After more than half a decade went by, the community understandably grew impatient. And the board broke down into verbal spats and finger pointing.

Were the delegation to have acted, it seems that might have been the time.

But why now, after the board has purged itself and regenerated with good people? This is a critical time for PenMar, and hacking away at the new board members is not going to inspire outside companies to do business here. Is the delegation saying it wants to go back to the Old Way, when rancor carried the day?

Lawmakers say they are doing this to "restore jobs." Whose jobs? The jobs of the former board members?

The best chance for restoring jobs to the community is to leave this board alone and see what it can do. Certainly it has already proved it has better team chemistry than the old board.

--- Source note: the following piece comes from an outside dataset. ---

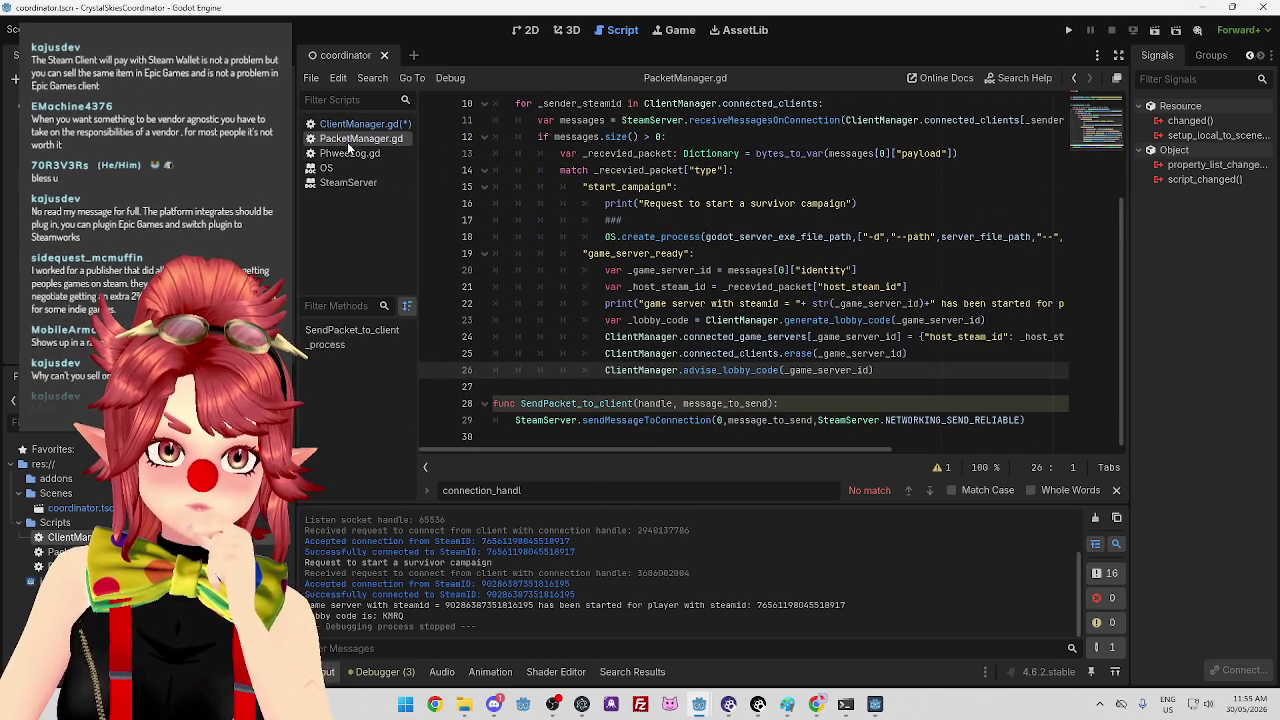
{"action": "scroll", "coordinate": [716, 218], "scroll_direction": "up", "scroll_amount": 1}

The last board as a whole was a talented group of top local business talent and community superstars. Perhaps that was the problem. Sometimes you pack a board with so many strong personalities with cross-purposes and ideas that the whole is far less than the sum of the parts.

If the county reconstitutes another Dream Team, or simply to serves the grudges of ones scorned, the prospects for success do not look good.

This should be about the betterment of the community, not who gets the credit. If the new board lands Lerner, or some other major tenant, I'd be perfectly willing to stipulate that the old board had a hand in it. Who knows, maybe we'll catch lightning in a bottle and the old board's pursuit of a big fish will prove visionary.

But the plain fact is, the old board, for whatever reason, wasn't getting it done. Now we have new blood that's in danger of being axed before they even get started - for the simple sin of living a bit over county lines.

The written mission of PenMar is to promote the state's economy, not some strictly drawn political jurisdiction. Let's hope state lawmakers recognize that in time to derail our delegation's little lark. It makes no more sense than would a law saying the people who eventually find work at a redeveloped Fort Ritchie must come from Washington County as well.

Washington County has some fine people. But, maybe you've noticed, we don't always corner the market on common sense.